JOB
Look through the data below and work out how many lines contain the string "Zemní". Give the number alone.

Detected change data
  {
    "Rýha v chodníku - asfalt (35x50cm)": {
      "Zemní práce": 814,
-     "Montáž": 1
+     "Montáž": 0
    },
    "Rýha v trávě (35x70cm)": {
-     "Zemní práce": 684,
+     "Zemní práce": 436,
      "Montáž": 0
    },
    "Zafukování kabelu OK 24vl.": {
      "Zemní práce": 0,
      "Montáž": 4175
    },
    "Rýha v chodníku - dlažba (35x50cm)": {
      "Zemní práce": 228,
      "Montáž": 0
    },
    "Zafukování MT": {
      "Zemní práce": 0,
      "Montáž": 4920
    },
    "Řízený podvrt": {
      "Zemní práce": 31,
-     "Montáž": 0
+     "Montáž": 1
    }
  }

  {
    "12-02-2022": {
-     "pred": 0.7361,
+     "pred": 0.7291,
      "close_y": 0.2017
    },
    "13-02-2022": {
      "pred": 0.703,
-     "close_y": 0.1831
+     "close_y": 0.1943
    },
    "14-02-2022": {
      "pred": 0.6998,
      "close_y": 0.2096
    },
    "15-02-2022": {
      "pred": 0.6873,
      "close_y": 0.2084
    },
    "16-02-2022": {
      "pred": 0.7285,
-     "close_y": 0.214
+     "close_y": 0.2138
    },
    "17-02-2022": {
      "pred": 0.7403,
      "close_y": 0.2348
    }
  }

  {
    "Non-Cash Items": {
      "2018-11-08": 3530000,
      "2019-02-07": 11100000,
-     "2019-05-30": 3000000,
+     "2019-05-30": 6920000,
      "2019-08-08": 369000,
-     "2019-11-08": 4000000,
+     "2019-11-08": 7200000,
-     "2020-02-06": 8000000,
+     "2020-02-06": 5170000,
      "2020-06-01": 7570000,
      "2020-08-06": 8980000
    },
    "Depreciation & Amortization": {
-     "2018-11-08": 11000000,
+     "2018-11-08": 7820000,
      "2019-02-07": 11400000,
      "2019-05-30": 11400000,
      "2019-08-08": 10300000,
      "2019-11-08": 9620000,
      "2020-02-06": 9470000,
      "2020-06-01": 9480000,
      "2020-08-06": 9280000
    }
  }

---

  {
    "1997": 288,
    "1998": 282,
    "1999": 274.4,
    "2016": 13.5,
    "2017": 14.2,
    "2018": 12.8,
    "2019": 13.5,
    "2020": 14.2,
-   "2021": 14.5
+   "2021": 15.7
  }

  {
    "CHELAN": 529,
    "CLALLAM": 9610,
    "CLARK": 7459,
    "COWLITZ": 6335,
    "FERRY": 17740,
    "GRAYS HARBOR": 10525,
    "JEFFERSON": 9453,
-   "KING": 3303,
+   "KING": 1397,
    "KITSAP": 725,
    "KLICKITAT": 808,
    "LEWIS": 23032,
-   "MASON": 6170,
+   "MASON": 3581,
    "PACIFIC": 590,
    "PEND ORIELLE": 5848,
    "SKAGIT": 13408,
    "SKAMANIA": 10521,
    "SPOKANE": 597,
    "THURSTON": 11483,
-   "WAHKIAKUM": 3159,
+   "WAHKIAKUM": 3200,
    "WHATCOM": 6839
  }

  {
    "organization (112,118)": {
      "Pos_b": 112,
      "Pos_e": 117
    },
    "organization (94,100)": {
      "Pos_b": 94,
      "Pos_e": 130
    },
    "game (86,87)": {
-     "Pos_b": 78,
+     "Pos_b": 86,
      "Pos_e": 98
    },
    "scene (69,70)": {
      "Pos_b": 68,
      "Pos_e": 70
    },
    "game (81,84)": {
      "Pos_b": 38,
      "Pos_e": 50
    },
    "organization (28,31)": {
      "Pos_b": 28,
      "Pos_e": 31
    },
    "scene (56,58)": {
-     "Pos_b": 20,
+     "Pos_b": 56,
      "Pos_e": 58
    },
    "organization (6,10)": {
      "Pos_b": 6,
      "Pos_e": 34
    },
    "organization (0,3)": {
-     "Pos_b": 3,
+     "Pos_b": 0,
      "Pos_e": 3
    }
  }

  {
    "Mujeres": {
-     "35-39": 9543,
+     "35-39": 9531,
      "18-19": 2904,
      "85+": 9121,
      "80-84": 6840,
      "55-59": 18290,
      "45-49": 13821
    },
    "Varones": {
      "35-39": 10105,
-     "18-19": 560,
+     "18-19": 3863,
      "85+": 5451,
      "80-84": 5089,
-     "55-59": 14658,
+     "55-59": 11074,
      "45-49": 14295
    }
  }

COMPLETED EXERCISE
7